1) install libprelude2 (version 9.7.2)

 

dpkg –i libprelude2_0.9.7.2-1_i386.deb

 

[dependency] libc6 (>= 2.3.6-6) libc6_2.3.6-16_i386.deb

      [dependency] initrd-tools (>= 0.1.84.1) initrd-tools_0.1.84.1_all.deb

      [dependency] tzdata (2006g) tzdata_2006g-2_all.deb

 

[dependency] libgpg-error0 (>= 1.2)   libgpg-error0_1.2-1_i386.deb

 

[dependency] libgcrypt11 (>= 1.2.2)   libgcrypt11_1.2.2-3_i386.deb

 

[dependency] libgnutls13 (>= 1.3.5)   libgnutls13_1.4.1-1_i386.deb

      [dependency] libopencdk8 (>= 0.5.8) libopencdk8_0.5.8-1_i386.deb

      [dependency] libtasn1-3 (3.5) libtasn1-3_0.3.5-2_i386.deb

 

2) install snort (version 2.4.5)

- the binary ‘snort’ was built from source on debian using libprelude 9.7.2

 

[dependency] libpcre libpcre-ocaml_5.10.1-4_i386.deb

 

2) install prelude-lml (version 9.4.1)

 

dpkg –i prelude-lml_0.9.4-1_i386.deb

 

3) run adduser for prelude-lml

 

open terminal on manager host

prelude-adduser registration-server prelude-manager

 

note: make sure that <lml-sensor-name> and <snort_sensor-name>

are meaningful because these names will show up in prewikka

 

open terminal on sensor host

prelude-adduser register <lml-sensor-name> "idmef:w admin:r" <manager address>  --uid 0 --gid 0

 

perform the appropriate 'handshakes' (eg password exchange)

 

4) edit prelude-lml.conf

 

- add lines after

# server-addr = 127.0.0.1

 

[prelude]

server-addr=<manager address>

 

5) start prelude-lml

 

/etc/init.d/prelude-lml start

 

6) run adduser for snort (snort daemon has been built appropriately for debian)

 

open terminal on pkirack3 (where the manager is running)

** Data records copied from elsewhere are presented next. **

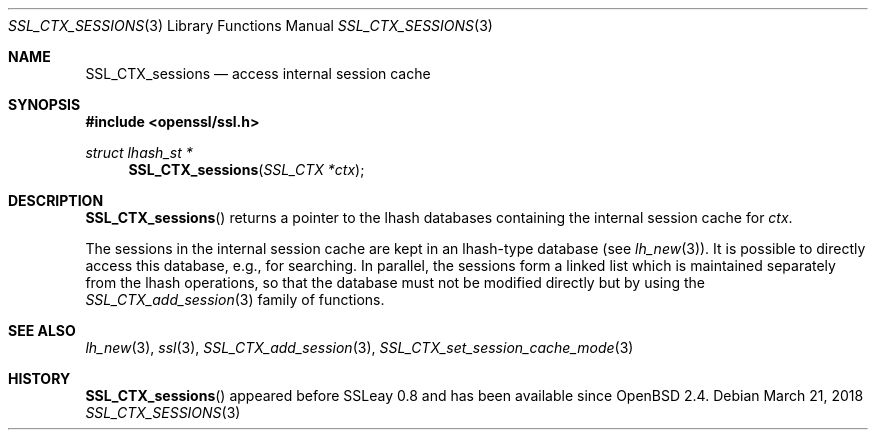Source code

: .\"	$OpenBSD: SSL_CTX_sessions.3,v 1.3 2018/03/21 05:07:04 schwarze Exp $
.\"	OpenSSL b97fdb57 Nov 11 09:33:09 2016 +0100
.\"
.\" This file was written by Lutz Jaenicke <jaenicke@openssl.org>.
.\" Copyright (c) 2001 The OpenSSL Project.  All rights reserved.
.\"
.\" Redistribution and use in source and binary forms, with or without
.\" modification, are permitted provided that the following conditions
.\" are met:
.\"
.\" 1. Redistributions of source code must retain the above copyright
.\"    notice, this list of conditions and the following disclaimer.
.\"
.\" 2. Redistributions in binary form must reproduce the above copyright
.\"    notice, this list of conditions and the following disclaimer in
.\"    the documentation and/or other materials provided with the
.\"    distribution.
.\"
.\" 3. All advertising materials mentioning features or use of this
.\"    software must display the following acknowledgment:
.\"    "This product includes software developed by the OpenSSL Project
.\"    for use in the OpenSSL Toolkit. (http://www.openssl.org/)"
.\"
.\" 4. The names "OpenSSL Toolkit" and "OpenSSL Project" must not be used to
.\"    endorse or promote products derived from this software without
.\"    prior written permission. For written permission, please contact
.\"    openssl-core@openssl.org.
.\"
.\" 5. Products derived from this software may not be called "OpenSSL"
.\"    nor may "OpenSSL" appear in their names without prior written
.\"    permission of the OpenSSL Project.
.\"
.\" 6. Redistributions of any form whatsoever must retain the following
.\"    acknowledgment:
.\"    "This product includes software developed by the OpenSSL Project
.\"    for use in the OpenSSL Toolkit (http://www.openssl.org/)"
.\"
.\" THIS SOFTWARE IS PROVIDED BY THE OpenSSL PROJECT ``AS IS'' AND ANY
.\" EXPRESSED OR IMPLIED WARRANTIES, INCLUDING, BUT NOT LIMITED TO, THE
.\" IMPLIED WARRANTIES OF MERCHANTABILITY AND FITNESS FOR A PARTICULAR
.\" PURPOSE ARE DISCLAIMED.  IN NO EVENT SHALL THE OpenSSL PROJECT OR
.\" ITS CONTRIBUTORS BE LIABLE FOR ANY DIRECT, INDIRECT, INCIDENTAL,
.\" SPECIAL, EXEMPLARY, OR CONSEQUENTIAL DAMAGES (INCLUDING, BUT
.\" NOT LIMITED TO, PROCUREMENT OF SUBSTITUTE GOODS OR SERVICES;
.\" LOSS OF USE, DATA, OR PROFITS; OR BUSINESS INTERRUPTION)
.\" HOWEVER CAUSED AND ON ANY THEORY OF LIABILITY, WHETHER IN CONTRACT,
.\" STRICT LIABILITY, OR TORT (INCLUDING NEGLIGENCE OR OTHERWISE)
.\" ARISING IN ANY WAY OUT OF THE USE OF THIS SOFTWARE, EVEN IF ADVISED
.\" OF THE POSSIBILITY OF SUCH DAMAGE.
.\"
.Dd $Mdocdate: March 21 2018 $
.Dt SSL_CTX_SESSIONS 3
.Os
.Sh NAME
.Nm SSL_CTX_sessions
.Nd access internal session cache
.Sh SYNOPSIS
.In openssl/ssl.h
.Ft struct lhash_st *
.Fn SSL_CTX_sessions "SSL_CTX *ctx"
.Sh DESCRIPTION
.Fn SSL_CTX_sessions
returns a pointer to the lhash databases containing the internal session cache
for
.Fa ctx .
.Pp
The sessions in the internal session cache are kept in an
lhash-type database
(see
.Xr lh_new 3 ) .
It is possible to directly access this database, e.g., for searching.
In parallel,
the sessions form a linked list which is maintained separately from the
lhash operations,
so that the database must not be modified directly but by using the
.Xr SSL_CTX_add_session 3
family of functions.
.Sh SEE ALSO
.Xr lh_new 3 ,
.Xr ssl 3 ,
.Xr SSL_CTX_add_session 3 ,
.Xr SSL_CTX_set_session_cache_mode 3
.Sh HISTORY
.Fn SSL_CTX_sessions
appeared before SSLeay 0.8 and has been available since
.Ox 2.4 .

prelude-adduser registration-server prelude-manager

 

open terminal on sensor host

prelude-adduser register <snort_sensor-name> "idmef:w admin:r" <manager address> --uid 0 --gid 0

 

perform the appropriate 'handshakes' (eg password exchange)

 

7) configure snort

 

this should be done by prelude-adduser, but may fail

so if it fails:

 

edit /etc/prelude/default/client.conf

edit line:

server-addr = <manager address>

 

edit /usr/share/prelude/sensor-dist/snort-2.4.5/etc/rules/snort.conf

edit line:

output alert_prelude: profile=<snort_sensor-name>

 

8) start snort (copy the binary snort to /usr/local/bin)

 

snort -D -c /usr/share/prelude/sensor-dist/snort-2.4.5/etc/rules/snort.conf  -i eth0

 

Finally, check prewikka on the prelude manager to make sure that

this prelude-lml and snort show up as agents and they are online.